◆ **EXTRACT TO READ**:
___
Learn how Ukraine is opening access for allies to combat data collected during the war for the development of military artificial intelligence, counter-drone defence, and battlefield analysis, and why such a move could change future defence alliances.

Ukraine opens wartime data to allies for the development of military artificial intelligence and new defence cooperation
Photo by: Domagoj Skledar - illustration/ arhiva (vlastita)

Ukraine opens wartime data to allies: the battlefield becomes a laboratory for the development of military artificial intelligence

Ukraine has opened a new phase of technological warfare: after almost four years of war against Russia, Kyiv wants to allow allies access to part of the valuable combat data collected on the battlefield so that military artificial intelligence systems can be developed and trained on it. This is a step that goes beyond classic military aid in weapons, ammunition, and finances, because the focus of cooperation is now shifting to what is becoming ever more valuable in modern war – real operational data, video footage, thermal imagery, attack patterns, electronic warfare signals, and information on the effectiveness of defensive systems.

Such an approach gives Ukraine new bargaining weight with partners, while offering allies something that no exercise, simulation, or laboratory model can fully replace: the experience of war in real time. That is precisely why Ukrainian state and defence officials have in recent months been speaking ever more openly about wartime data as a strategic resource that can shape the future of defence, the development of autonomous systems, and relations within the Western security circle. Within that framework, Ukraine is no longer presenting itself only as a country that needs help, but also as a country that can offer allies knowledge from the hardest environment possible – an active, high-intensity war.
___
◆ **EXERCISES TO COMPLETE**:
A. Answer these questions about the text on Ukraine's wartime data:
(i) After how long a war against Russia does Kyiv want to give allies access to combat data?
(ii) Which three kinds of classic military aid does the step go beyond?
(iii) What does the approach offer allies that no exercise, simulation, or laboratory model can fully replace?
B. Revise the part of the text on Ukraine's wartime data that opens with the words containing "Such an approach" and closes with "active, high-intensity war.", putting "negotiating leverage" in place of "bargaining weight".
The lines that follow come from a separate source.

◆ **ITEMS**:
___
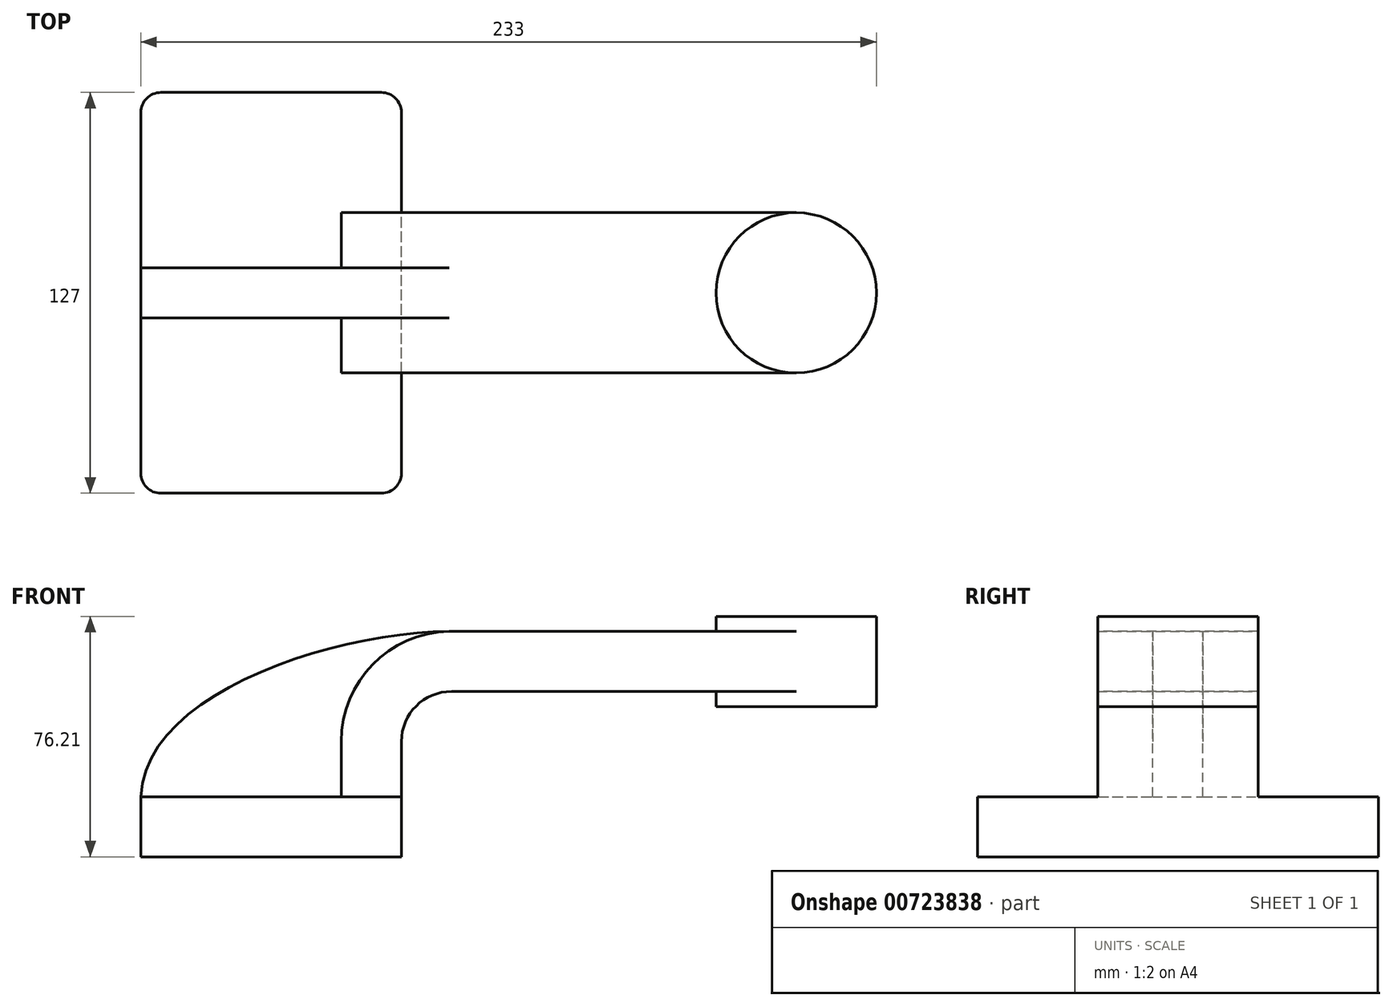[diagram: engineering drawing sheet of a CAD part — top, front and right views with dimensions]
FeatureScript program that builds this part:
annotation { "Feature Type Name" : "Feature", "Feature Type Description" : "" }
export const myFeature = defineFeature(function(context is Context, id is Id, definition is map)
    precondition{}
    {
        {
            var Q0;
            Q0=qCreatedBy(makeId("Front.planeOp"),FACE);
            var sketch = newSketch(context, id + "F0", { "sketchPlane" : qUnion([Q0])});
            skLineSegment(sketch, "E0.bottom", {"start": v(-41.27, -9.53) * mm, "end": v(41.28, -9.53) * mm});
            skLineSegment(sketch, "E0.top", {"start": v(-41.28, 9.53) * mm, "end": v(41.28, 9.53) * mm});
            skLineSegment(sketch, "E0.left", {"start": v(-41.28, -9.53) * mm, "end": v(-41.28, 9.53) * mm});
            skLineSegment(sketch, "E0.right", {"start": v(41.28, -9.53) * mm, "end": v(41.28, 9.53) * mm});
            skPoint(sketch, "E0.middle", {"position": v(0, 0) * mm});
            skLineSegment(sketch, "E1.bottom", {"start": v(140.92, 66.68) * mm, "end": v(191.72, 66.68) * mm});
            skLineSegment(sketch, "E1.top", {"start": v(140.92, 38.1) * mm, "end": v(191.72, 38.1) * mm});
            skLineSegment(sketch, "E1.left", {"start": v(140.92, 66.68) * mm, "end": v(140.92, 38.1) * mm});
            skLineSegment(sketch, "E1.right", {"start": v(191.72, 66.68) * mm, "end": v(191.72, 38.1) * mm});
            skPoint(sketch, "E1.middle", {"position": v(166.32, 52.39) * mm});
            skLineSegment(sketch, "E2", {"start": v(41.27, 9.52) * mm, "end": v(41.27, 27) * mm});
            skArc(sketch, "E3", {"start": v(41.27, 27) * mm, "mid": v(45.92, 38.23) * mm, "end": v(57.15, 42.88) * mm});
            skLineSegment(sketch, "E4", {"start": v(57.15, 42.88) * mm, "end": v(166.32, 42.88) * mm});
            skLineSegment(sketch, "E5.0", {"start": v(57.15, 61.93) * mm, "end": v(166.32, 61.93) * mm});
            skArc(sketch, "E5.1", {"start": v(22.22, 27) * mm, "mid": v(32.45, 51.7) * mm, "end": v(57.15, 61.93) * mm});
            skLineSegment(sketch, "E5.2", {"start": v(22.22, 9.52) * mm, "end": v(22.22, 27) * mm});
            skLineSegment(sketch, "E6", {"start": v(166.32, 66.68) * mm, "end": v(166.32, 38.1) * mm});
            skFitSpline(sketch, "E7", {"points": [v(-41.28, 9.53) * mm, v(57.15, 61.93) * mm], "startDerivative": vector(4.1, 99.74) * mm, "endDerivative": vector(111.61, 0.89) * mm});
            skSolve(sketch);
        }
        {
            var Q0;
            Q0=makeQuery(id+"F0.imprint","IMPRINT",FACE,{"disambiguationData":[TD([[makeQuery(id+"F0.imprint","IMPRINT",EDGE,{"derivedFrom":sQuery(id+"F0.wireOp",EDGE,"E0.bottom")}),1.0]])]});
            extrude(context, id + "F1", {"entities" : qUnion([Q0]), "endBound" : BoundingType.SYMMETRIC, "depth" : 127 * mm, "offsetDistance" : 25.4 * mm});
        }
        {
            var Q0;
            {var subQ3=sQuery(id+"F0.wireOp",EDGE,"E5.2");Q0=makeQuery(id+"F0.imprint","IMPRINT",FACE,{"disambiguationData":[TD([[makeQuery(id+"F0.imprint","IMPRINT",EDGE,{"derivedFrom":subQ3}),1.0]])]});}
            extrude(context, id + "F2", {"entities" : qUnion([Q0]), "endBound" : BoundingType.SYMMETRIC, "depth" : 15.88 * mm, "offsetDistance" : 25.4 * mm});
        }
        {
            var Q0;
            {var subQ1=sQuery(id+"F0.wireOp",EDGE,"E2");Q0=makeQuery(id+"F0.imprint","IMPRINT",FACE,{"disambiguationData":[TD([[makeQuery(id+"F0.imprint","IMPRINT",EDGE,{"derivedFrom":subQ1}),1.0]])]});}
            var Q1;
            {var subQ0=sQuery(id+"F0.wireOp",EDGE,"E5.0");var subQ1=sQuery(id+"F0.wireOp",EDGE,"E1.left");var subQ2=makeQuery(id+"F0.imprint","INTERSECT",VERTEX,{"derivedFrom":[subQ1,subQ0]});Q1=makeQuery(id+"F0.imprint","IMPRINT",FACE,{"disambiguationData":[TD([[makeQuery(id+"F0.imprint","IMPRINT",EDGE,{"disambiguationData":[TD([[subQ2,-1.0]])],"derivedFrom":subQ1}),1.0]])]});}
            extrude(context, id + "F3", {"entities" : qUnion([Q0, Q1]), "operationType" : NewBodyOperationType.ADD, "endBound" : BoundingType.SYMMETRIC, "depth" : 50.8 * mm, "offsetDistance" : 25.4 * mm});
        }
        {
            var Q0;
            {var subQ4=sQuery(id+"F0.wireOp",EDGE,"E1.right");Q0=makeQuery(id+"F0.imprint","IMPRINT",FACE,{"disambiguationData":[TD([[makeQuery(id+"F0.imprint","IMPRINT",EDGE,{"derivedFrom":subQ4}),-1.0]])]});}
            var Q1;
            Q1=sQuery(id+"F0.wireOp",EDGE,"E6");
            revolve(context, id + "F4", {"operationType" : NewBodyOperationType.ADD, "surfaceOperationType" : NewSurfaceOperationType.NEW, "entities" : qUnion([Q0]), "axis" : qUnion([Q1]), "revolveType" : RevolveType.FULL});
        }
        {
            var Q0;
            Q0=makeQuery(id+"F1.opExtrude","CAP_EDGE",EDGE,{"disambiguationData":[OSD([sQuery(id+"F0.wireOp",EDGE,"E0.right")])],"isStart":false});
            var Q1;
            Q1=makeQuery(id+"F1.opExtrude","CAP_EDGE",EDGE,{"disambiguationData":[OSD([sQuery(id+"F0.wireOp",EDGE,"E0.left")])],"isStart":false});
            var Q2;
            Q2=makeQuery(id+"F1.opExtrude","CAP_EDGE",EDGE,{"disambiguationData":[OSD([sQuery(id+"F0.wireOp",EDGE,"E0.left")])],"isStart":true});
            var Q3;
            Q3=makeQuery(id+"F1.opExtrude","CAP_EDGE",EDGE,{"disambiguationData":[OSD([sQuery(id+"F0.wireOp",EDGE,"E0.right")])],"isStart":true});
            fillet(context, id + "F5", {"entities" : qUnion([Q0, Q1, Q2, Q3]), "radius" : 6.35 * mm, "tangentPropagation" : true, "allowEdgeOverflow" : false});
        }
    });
___
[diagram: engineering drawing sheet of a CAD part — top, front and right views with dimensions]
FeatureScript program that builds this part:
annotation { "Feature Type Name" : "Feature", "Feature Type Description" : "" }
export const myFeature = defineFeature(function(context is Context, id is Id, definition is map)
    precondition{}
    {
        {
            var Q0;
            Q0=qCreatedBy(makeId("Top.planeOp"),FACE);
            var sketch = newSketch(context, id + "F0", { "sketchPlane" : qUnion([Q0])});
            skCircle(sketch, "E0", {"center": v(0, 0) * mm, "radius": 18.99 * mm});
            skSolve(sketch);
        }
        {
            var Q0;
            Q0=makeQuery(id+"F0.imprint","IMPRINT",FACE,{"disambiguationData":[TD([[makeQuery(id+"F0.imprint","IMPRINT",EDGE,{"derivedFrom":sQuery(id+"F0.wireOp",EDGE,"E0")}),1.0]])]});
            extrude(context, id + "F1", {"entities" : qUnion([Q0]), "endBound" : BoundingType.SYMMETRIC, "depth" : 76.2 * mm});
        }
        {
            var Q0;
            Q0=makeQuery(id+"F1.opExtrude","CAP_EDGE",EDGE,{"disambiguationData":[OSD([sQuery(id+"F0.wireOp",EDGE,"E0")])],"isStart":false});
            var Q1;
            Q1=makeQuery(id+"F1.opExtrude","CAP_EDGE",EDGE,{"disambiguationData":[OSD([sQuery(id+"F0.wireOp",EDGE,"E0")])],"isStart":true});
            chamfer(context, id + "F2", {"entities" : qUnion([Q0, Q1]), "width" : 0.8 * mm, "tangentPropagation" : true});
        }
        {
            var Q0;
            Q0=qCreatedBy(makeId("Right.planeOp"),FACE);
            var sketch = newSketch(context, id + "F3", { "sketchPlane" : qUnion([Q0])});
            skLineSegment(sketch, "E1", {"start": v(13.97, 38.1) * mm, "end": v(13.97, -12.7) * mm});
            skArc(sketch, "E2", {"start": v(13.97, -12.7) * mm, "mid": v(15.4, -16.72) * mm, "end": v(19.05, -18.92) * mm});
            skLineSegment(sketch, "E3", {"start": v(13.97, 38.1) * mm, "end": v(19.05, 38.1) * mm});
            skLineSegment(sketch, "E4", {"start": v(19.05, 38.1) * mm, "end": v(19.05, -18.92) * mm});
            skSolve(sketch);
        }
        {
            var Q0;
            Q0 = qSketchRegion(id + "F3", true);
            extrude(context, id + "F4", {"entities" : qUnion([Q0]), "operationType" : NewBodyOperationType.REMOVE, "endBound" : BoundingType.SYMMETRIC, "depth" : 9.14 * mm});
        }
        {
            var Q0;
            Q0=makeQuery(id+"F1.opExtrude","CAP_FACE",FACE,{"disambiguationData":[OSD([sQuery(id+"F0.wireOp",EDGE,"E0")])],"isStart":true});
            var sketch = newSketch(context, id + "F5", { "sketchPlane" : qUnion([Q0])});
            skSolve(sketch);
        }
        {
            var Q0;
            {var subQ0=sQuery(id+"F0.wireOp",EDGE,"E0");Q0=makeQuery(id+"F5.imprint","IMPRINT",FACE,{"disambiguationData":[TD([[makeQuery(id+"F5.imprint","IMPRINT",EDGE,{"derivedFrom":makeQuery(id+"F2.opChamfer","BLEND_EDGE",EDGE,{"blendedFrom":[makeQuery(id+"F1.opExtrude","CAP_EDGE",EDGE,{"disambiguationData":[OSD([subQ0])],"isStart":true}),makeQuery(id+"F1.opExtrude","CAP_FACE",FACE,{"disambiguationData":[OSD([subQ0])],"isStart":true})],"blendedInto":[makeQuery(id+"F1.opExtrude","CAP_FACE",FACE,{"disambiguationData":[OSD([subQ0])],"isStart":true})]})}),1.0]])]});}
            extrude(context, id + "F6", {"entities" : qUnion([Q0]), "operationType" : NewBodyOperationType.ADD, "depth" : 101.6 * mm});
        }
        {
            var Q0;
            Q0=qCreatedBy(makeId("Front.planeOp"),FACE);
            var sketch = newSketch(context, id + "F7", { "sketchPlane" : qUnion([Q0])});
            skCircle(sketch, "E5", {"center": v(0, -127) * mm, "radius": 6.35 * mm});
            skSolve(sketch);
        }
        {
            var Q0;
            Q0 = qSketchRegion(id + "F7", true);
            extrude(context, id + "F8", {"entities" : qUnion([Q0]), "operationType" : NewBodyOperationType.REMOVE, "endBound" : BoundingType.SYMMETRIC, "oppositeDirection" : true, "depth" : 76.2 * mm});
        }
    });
___
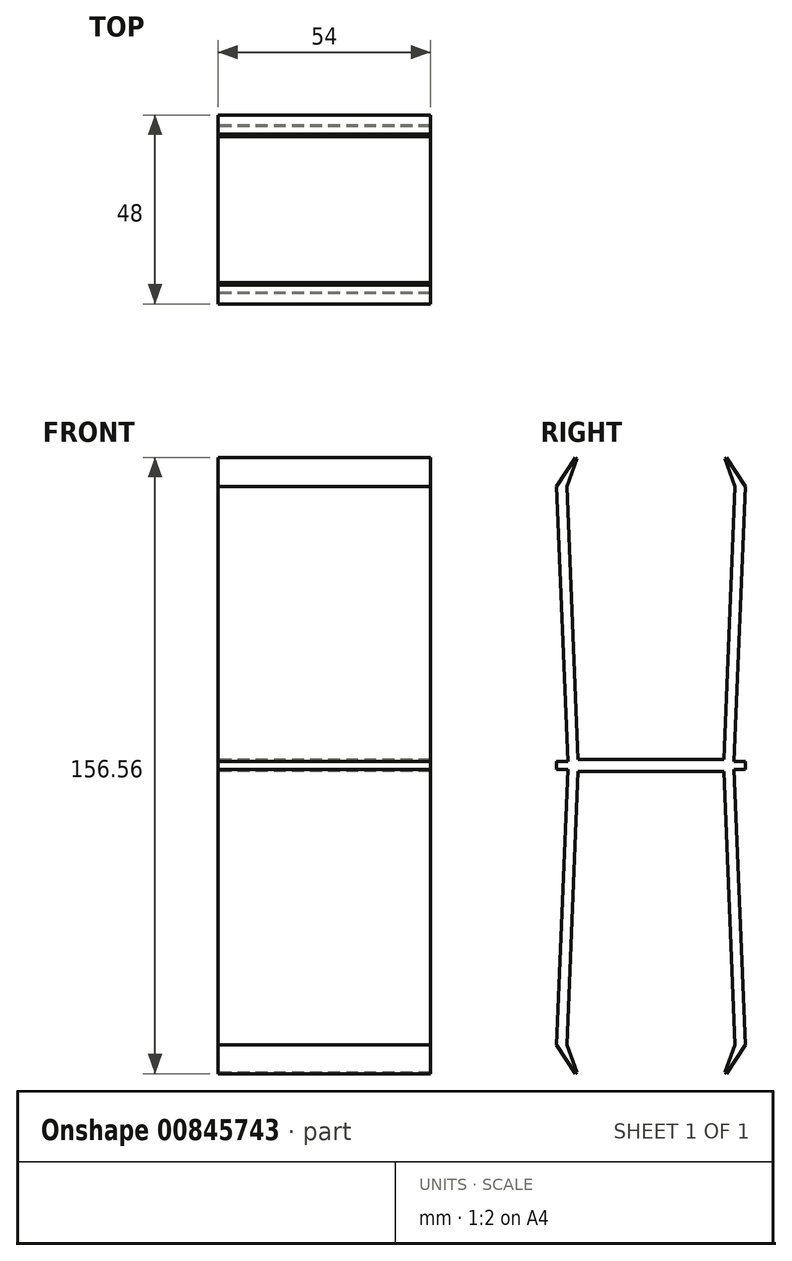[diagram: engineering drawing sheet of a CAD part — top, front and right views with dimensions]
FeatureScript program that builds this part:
___
◆ **TASK SOLUTIONS**:
A.
(i) Almost four years.
(ii) Weapons, ammunition, and finances.
(iii) The experience of war in real time.

B.
Such an approach gives Ukraine new negotiating leverage with partners, while offering allies something that no exercise, simulation, or laboratory model can fully replace: the experience of war in real time. That is precisely why Ukrainian state and defence officials have in recent months been speaking ever more openly about wartime data as a strategic resource that can shape the future of defence, the development of autonomous systems, and relations within the Western security circle. Within that framework, Ukraine is no longer presenting itself only as a country that needs help, but also as a country that can offer allies knowledge from the hardest environment possible – an active, high-intensity war.